We rode passed the big pagoda, and he did not stop.
“Wait! I want to go there, big pagoda!” I shouted, in vain as he continued riding forward.
“HEY! STOP, WE GO BACK!” I shook him on the shoulders, finally getting his attention to stop the bike. I alighted quickly, and he followed suit.
“Why no small pagoda? They good… Myanmar boy, you Singapore girl…” He pointed to me, this time with a smirk.
“I don’t understand what you mean,” I feigned ignorance, silently hoping that he was not implying what I was thinking. “I just want to go to the big pagoda!”
“But Myanmar boy, good…,” He trailed, forming a V with one of his hands, and stuck his tongue in between, while nodding this head towards the direction of the small pagoda. “Ok? We go?”
The cultural architecture of Bagan suddenly took on a whole new dark meaning that morning.
I glanced around, confirming my earlier suspicion of being the only ones here. I took a deep breathe, and mustered the most forceful voice I could. “No. Just go now, I will go to the pagoda myself!”
“But why? It will be good!” He refused to budge.
I told him once again to back off, this time with more venom.
“Ok, money!” He replied grudgingly, seemingly determined to get something out of his “morning work”.
“No. I am not giving you money. Please go now!”
I was so frustrated with the back-and-forth, and was determined not to give in to any of his requests. Thinking back, with my refusal, things could have easily went south. I do count my lucky stars that he was at least mild tempered, and did not force his agenda, once I flared up.
I grabbed the keys, and rode back towards the big pagoda, leaving him standing where we were.
I thought about riding all the way back to the hostel, but was afraid that it would leave him too much time to get to his bike, and to catch up with me.
I hurriedly parked my bike at the stupa, making sure to pocket the keys, and made my way up, finally breathing a sigh of relief when I spotted other travellers.
I cautiously made my way to a couple sitting at the edge of the pagoda, and asked if they could be my companions for the next few minutes, just in case someone came looking.
The German couple was baffled when I recounted my earlier conversation.
Like me, thought the worst that could happen was someone asking for money, and could not believe my encounter. The man was so different from all the Burmese people we had met while on the road.
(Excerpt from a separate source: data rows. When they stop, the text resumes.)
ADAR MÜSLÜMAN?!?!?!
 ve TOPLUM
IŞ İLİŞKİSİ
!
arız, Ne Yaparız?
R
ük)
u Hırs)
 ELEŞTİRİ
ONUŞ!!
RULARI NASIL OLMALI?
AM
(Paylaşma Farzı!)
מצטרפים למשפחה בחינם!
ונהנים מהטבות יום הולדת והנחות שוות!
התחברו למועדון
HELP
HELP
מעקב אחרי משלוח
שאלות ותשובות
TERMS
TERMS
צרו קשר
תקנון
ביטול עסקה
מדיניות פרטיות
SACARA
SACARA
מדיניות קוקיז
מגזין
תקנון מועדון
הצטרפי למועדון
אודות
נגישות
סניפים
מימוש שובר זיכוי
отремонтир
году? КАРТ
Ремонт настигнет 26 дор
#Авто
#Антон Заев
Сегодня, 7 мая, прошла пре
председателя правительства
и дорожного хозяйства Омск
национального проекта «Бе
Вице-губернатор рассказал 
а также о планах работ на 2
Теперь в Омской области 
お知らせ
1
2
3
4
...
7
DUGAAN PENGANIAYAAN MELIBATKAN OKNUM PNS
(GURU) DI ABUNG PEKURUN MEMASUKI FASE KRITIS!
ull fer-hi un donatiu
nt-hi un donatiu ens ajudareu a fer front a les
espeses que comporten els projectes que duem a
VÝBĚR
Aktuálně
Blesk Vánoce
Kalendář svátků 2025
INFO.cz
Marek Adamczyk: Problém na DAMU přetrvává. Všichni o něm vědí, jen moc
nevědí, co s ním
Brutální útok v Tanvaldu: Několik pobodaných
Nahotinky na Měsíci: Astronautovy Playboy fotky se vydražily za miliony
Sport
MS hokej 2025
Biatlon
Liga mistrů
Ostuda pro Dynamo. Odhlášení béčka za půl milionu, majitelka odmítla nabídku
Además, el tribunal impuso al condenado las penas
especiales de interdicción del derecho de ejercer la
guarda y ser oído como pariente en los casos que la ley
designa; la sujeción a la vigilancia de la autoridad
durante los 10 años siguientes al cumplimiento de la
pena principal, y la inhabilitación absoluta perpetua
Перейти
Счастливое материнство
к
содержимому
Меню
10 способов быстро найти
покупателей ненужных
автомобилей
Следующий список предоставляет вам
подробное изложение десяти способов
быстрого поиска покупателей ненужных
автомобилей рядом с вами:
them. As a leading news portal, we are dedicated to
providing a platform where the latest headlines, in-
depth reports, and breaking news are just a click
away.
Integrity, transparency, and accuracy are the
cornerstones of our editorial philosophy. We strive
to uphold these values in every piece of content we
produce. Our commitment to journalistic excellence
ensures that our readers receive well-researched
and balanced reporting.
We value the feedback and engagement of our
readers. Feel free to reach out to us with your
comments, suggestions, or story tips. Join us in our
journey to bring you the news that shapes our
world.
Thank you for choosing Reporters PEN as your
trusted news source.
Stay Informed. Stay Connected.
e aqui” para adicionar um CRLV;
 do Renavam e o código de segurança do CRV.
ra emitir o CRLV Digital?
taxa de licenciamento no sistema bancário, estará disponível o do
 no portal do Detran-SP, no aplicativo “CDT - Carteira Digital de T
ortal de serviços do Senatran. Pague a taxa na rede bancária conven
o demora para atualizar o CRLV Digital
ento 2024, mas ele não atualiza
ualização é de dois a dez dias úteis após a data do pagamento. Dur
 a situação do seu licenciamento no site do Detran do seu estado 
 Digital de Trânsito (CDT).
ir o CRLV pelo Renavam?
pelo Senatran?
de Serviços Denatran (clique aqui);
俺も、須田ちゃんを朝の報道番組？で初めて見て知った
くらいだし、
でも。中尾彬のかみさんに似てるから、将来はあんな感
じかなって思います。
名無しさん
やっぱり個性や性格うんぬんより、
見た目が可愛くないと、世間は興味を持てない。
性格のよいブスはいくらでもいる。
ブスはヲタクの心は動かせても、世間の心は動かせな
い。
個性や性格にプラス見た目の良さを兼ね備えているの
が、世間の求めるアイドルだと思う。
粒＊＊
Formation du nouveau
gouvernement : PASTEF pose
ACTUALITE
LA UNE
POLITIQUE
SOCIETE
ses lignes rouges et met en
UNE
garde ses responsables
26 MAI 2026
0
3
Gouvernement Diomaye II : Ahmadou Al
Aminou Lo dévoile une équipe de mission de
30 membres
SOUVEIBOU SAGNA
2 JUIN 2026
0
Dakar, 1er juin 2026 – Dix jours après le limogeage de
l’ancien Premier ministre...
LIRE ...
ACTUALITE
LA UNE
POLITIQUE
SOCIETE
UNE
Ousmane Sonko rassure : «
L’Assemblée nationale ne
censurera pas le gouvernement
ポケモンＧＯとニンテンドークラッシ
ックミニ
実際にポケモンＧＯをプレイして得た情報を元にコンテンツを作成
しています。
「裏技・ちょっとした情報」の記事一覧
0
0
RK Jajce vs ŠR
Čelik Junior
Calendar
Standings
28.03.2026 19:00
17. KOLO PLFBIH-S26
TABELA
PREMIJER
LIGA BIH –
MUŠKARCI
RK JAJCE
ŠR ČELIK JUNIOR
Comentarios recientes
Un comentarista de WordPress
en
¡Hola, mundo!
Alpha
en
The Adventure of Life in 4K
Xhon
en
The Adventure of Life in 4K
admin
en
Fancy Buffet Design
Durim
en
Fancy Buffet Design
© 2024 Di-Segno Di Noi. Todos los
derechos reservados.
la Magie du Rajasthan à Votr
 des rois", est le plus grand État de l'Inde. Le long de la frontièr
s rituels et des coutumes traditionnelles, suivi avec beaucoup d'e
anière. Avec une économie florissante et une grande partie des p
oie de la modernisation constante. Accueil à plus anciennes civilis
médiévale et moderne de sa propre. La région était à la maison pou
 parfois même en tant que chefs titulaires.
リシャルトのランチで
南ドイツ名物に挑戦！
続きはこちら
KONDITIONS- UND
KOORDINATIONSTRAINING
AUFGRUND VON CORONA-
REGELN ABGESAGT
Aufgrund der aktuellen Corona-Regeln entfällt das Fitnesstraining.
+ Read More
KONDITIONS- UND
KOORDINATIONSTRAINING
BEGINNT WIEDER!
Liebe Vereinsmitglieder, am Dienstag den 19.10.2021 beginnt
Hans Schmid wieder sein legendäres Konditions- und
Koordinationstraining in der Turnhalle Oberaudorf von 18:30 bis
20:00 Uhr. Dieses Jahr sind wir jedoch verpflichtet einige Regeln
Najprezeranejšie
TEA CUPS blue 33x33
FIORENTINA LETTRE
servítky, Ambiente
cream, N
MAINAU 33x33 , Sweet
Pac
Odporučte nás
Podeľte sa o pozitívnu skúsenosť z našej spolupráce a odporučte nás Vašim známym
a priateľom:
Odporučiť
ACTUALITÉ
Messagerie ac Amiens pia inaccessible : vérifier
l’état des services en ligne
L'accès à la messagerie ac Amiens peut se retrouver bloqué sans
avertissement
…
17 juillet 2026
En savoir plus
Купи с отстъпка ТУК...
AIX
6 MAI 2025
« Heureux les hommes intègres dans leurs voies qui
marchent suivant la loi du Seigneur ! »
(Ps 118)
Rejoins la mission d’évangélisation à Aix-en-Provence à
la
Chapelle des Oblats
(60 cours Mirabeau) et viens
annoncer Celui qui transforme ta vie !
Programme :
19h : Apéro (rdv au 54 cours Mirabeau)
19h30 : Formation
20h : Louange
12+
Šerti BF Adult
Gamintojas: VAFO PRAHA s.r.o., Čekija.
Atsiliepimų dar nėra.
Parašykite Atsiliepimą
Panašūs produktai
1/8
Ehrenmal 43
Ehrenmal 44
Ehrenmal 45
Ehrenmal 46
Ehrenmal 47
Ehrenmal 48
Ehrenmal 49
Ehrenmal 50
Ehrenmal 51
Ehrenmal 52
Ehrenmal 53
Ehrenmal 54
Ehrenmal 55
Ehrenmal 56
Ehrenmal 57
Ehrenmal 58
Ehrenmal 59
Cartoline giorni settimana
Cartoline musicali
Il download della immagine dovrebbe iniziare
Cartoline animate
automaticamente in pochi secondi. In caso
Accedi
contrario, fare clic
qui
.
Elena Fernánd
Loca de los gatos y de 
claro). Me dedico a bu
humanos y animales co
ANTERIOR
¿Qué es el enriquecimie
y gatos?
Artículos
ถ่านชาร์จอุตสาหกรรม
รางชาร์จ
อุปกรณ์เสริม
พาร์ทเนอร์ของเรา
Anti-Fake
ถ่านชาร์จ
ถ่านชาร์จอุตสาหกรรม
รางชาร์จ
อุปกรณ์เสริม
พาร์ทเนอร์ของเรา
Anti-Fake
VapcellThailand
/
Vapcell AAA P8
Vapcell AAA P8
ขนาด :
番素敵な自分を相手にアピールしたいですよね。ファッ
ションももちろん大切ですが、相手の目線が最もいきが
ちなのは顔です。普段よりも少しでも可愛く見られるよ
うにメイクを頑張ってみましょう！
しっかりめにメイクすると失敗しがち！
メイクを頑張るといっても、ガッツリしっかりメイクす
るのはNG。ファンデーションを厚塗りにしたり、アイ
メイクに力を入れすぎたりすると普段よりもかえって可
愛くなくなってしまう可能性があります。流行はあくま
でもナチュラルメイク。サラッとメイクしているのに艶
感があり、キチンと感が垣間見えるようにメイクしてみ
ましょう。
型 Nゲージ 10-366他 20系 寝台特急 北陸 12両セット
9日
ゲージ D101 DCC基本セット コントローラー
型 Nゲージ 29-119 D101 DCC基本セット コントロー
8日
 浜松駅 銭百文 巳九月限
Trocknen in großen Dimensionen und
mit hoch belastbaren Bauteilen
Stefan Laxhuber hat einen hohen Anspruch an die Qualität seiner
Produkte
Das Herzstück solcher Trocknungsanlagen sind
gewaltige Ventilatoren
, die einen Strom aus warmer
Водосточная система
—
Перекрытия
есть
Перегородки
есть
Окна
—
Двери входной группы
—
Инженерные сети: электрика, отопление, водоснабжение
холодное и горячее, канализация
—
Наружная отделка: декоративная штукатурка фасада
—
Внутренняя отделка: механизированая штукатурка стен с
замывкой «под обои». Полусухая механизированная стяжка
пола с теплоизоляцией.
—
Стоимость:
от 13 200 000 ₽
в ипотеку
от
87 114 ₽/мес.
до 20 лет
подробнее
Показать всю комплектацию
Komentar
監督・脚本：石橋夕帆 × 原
The sun had fully risen by now. In the company of fellow travellers, for the first time since riding into the Bagan Archaeological Zone, I felt safe to enjoy the sight of the stupas in front of me.
We stayed on the pagoda for more than 30 minutes, before deciding to head back to our respective hostels. The German couple was worried that I might run into the man again, and was reluctant to leave me by myself. I thanked them for the company, and reassured that I would ride to the main road as fast as I could.
But it seemed my early morning companion was determined to leave me with a deeper impression of him.
Just after separating with the couple, I spotted the distinct green polo tee behind a tree, his bike parked nearby.
What luck. He was by the tracks I had to take to make it back to the main road.
I gripped my handlebars tightly as I turned up the gear, stepping hard on the imaginary pedals of the e-bike.
He turned as I zoomed past, taking his time to shout a string of indiscernible words, and pointed towards his crotch, where his other hand was busy working.
I was beyond exhausted when I arrived at my hostel. It was only time for breakfast, but I seemed to have gone through enough adventure for my time in Bagan.